▸ Data provided:

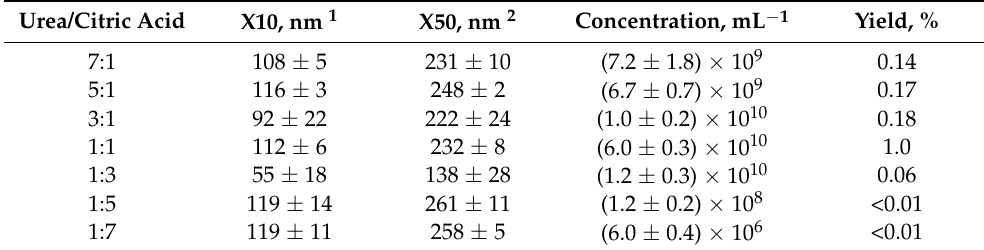
Figure 2. Appearance of the products of the solvothermal treatment of mixtures of urea or thiourea with citric acid. The purified samples are in the top rows, the dialysates are in the bottom rows. The stars mark the samples obtained at 1:1 ratio of (thio)urea to citric acid. Table 1. Particle characteristics for the purified products of the solvothermal treatment of mixtures of urea with citric acid. The data are given as value ± standard deviation. See details in the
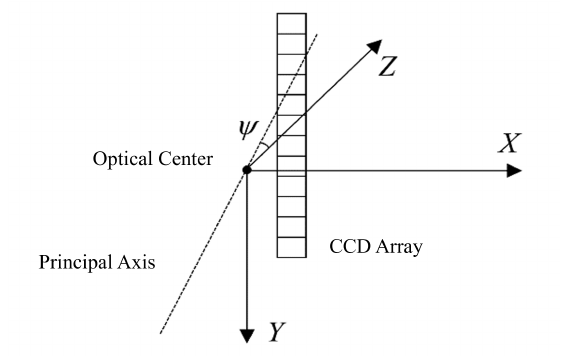
Figure 1. Line array camera coordinate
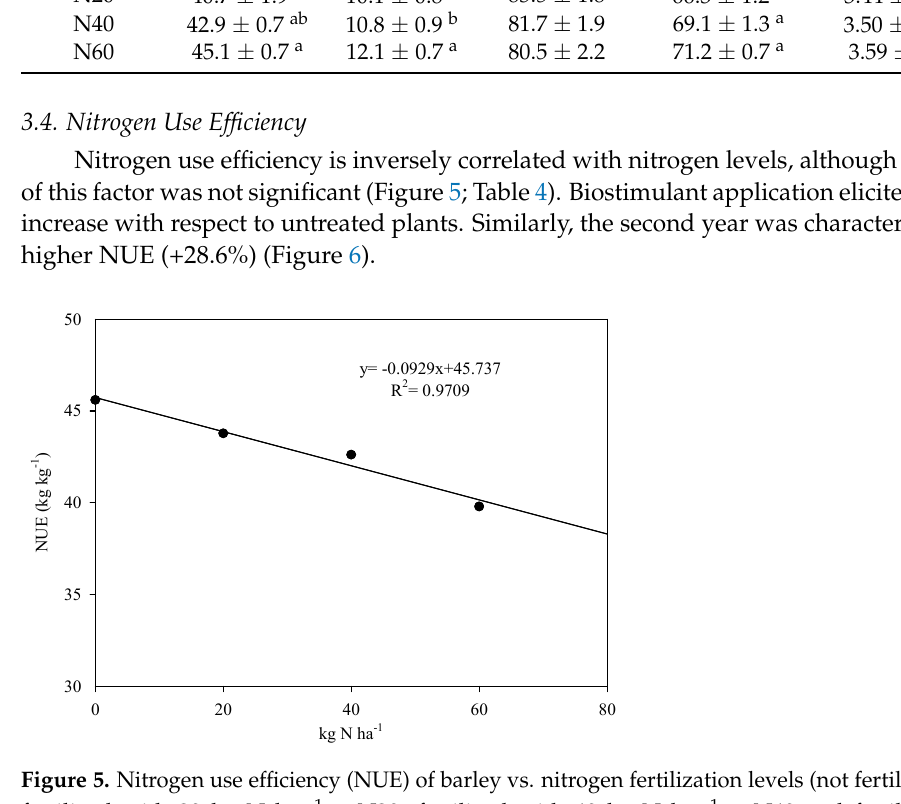
Figure 6. Nitrogen use efficiency (NUE) of barley as affected by growing season (2018–2019 = I Year; 2019–2020 = II Year), biostimulant (treated with biostimulant = Bio and not treated = Control). Dif- ferent letters indicate significant differences according to Duncan’s test ( p < 0.05). 4. Discussion Globally, beer consumption is greater than wine and other alcoholic drinks, espe- cially in terms of volume, but it is lower in terms of economic value due to the lower market price of beer with respect to other beverages [3]. Barley is the primary matrix for the malting process; therefore, the increase in beer consumption is closely linked with an increase in barley cultivation. Between 2014 and 2020, the total cultivated area for barley production increased by about 15% in Italy [53]. However, the increase in cultivated areas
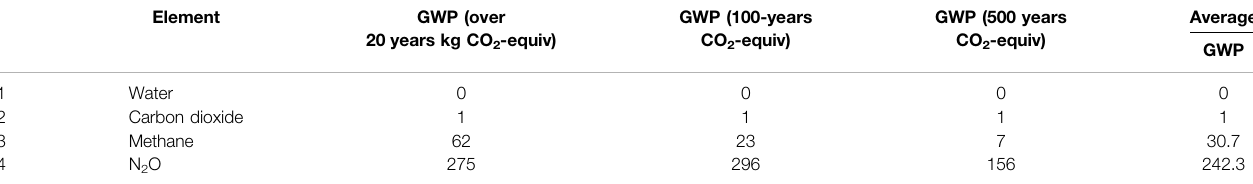
TABLE 1 | Global warming potential for various substances/gases (MacLeod et al., 2011; Demirel and Demirel, 2014).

▸ Task details: Copy back, word for word, every line between the top of the material above and the line that contains "Figure 1. Line array camera coordinate", both included, without any pictures.

▸ Answer box:
Figure 2. Appearance of the products of the solvothermal treatment of mixtures of urea or thiourea with citric acid. The purified samples are in the top rows, the dialysates are in the bottom rows. The stars mark the samples obtained at 1:1 ratio of (thio)urea to citric acid. Table 1. Particle characteristics for the purified products of the solvothermal treatment of mixtures of urea with citric acid. The data are given as value ± standard deviation. See details in the
Figure 1. Line array camera coordinate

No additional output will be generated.